"Markets" are Confident When They’re Flaunting Moral Hazard

 “In Italy, the key programmatic points were listed last summer in a letter (meant to remain secret!) from the European Central Bank to the Berlusconi government. To restore market ‘confidence’, it was necessary to proceed rapidly down the road of ‘structural reforms’, an expression now used as a synonym for social devastation: in other words, wage cuts, attacks on workers’ rights over hiring and firing, increases in the pension age, and large-scale privatization.” –Marcello Musto, discussing the replacement of elected governments with technocracies, on the occasion of the bank failures. 

“Restore market confidence”–this causal explanation and imperative begs for a new, blistering Marxist critique.

How does an institution “gain confidence”? Well, there actually is a small group of “confidence”-craving humans behind the institution. We’ll call them the Confidence Men. Recall “effective demand,” which means that the market most certainly does not register billions of preferences. The market registers the preferences of whomever holds the majority shares in it, that is, whomever has the most control over the wealth, however this Confidence-man minority commandeered that wealth, which is certainly not by abstaining from any of the following: exploitation, dispossessing others, despoiling nature, maintaining totalitarian work conditions, corrupting politics, and generally abusing power. It is this small group of effectively-sociopathic Confidence Men that demand that their staff in governments reassures them that it’s all for them, by for example, transferring the massive costs of their confidence schemes and failures to the rest of society.
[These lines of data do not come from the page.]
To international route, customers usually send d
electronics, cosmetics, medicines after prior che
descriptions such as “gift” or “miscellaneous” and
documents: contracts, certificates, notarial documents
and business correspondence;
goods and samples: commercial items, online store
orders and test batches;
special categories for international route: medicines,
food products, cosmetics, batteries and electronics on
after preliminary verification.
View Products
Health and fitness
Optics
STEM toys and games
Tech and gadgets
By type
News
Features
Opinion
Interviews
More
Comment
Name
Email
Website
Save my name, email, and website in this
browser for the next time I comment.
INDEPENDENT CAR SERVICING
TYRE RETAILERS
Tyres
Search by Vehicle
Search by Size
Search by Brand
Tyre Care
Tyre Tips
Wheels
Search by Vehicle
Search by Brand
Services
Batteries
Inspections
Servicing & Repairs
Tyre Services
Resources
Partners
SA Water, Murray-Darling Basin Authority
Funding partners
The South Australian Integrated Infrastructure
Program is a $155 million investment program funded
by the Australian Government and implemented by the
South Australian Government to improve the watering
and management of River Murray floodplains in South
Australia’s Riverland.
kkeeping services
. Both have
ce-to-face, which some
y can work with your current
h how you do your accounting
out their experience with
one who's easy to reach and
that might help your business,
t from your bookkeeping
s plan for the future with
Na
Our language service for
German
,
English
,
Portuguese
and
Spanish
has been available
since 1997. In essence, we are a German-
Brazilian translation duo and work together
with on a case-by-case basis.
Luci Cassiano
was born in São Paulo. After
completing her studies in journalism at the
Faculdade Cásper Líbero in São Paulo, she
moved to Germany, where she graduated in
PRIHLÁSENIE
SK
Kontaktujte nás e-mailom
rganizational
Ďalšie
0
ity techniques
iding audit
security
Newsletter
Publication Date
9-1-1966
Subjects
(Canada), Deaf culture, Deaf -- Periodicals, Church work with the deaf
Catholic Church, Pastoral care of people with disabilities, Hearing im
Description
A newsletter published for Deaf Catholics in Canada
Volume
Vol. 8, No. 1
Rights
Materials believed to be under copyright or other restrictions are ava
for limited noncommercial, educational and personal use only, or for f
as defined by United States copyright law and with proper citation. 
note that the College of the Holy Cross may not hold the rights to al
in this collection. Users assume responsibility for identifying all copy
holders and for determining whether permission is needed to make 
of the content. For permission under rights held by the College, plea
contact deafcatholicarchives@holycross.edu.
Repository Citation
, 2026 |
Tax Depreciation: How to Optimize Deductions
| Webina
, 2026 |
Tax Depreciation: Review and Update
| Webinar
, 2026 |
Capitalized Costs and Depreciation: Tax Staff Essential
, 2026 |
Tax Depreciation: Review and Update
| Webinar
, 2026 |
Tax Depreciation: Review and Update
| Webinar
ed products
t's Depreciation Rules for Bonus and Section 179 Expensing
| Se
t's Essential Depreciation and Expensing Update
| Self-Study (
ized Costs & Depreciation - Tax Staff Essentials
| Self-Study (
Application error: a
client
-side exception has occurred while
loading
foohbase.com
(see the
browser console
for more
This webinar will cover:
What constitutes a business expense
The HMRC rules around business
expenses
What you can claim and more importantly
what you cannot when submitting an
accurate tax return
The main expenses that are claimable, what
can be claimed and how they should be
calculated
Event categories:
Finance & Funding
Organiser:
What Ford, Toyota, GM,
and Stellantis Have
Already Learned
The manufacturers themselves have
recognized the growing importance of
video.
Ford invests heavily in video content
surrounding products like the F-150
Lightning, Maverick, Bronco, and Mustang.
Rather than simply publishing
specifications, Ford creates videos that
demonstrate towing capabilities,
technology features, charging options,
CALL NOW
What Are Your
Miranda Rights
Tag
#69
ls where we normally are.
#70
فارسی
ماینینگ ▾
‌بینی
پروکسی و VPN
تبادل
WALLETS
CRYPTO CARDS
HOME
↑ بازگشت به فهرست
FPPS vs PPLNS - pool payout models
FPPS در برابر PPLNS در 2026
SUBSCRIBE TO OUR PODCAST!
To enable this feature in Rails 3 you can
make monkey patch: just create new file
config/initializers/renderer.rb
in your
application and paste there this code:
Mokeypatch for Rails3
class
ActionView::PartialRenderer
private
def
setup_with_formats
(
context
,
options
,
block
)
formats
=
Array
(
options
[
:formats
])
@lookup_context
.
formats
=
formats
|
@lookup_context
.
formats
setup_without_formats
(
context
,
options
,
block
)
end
David Harvey on crisis-explanation points from The Enigma of Capital.

What’s the alternative to endlessly pouring money down the black hole of “restoring market confidence”? The state could transfer the task of supplying credit to responsible, accountable institutions, such as cooperative credit unions or national banks.

We are considering undertaking a study of the responses to the initial 2007-2008 financial crisis voiced by prominent members of the North American left, looking not to out poor responders, but to name reliable commentators who had the political literacy to know that in a crisis you forward alternative policies, rather than join the conservative drumbeat for TINA policies (like bailouts). There’s been much recent  handwringing (by leftists trained in econ) about economic illiteracy on the left. Arguably, political-economic illiteracy is the problem we need to be wrestling with.

Richard Peet takes a small stab at it in his article “Contradictions of Finance Capital” (Monthly Review 12/ 2011):

“Finance capitalist agents exercise power by controlling access to the markets through which capital accumulations become investments, directing flows of capital in various forms—as equity purchases, bond sales, direct investment, etc.—to places and users that are approved by the financial analytic structure of the Wall Street and City of London banks and investment firms. 

The gaze of the “investment analyst” representing the “confidence of the market” is the active form taken by the financial capitalist interest, although “investor confidence” is presented as somehow neutral and technical, in the best long-term interest of everyone—“professional economics” is to blame for this misrepresentation

The accumulation of surplus in the relatively few hands of the super-wealthy intensifies the financial component of capitalist growth and increases the power of the financial capitalist class fraction over not just the industrial fraction, but everyone else as well. Control over investment capital and financial technical expertise gives finance capital and its banking representatives tremendous power—over policy making, over economies, over employment and income, over advertising and image-production…over everything. Production, consumption, economy, culture, and the use of environments are subject to a more removed, more abstract calculus of power, in which the ability to contribute to short-term financial profit becomes the main concern” (Peet).

Radicalized Keynesian Paul Krugman has been a great chronicler of the various grotesque, pathetic exploits of the undead Confidence Fairy.

Most recently, from Krugman’s “The Austerity Debacle” (1/29/2012):

“How could the economy thrive when unemployment was already high, and government policies were directly reducing employment even further? Confidence! ‘I firmly believe,’ declared Jean-Claude Trichet — at the time the president of the European Central Bank, and a strong advocate of the doctrine of expansionary austerity — ‘that in the current circumstances confidence-inspiring policies will foster and not hamper economic recovery, because confidence is the key factor today.’

 Such invocations of the confidence fairy were never plausible; researchers at the International Monetary Fund and elsewhere quickly debunked the supposed evidence that spending cuts create jobs. Yet influential people on both sides of the Atlantic heaped praise on the prophets of austerity, Mr. Cameron in particular, because the doctrine of expansionary austerity dovetailed with their ideological agendas” (Krugman, explaining how it came to be that the British conservative government’s obliging extension of capitalist class warfare resulted in that country’s economic decline).

 Don’t be fooled by the cuteness. She’s undead, and she’ll destroy your economy.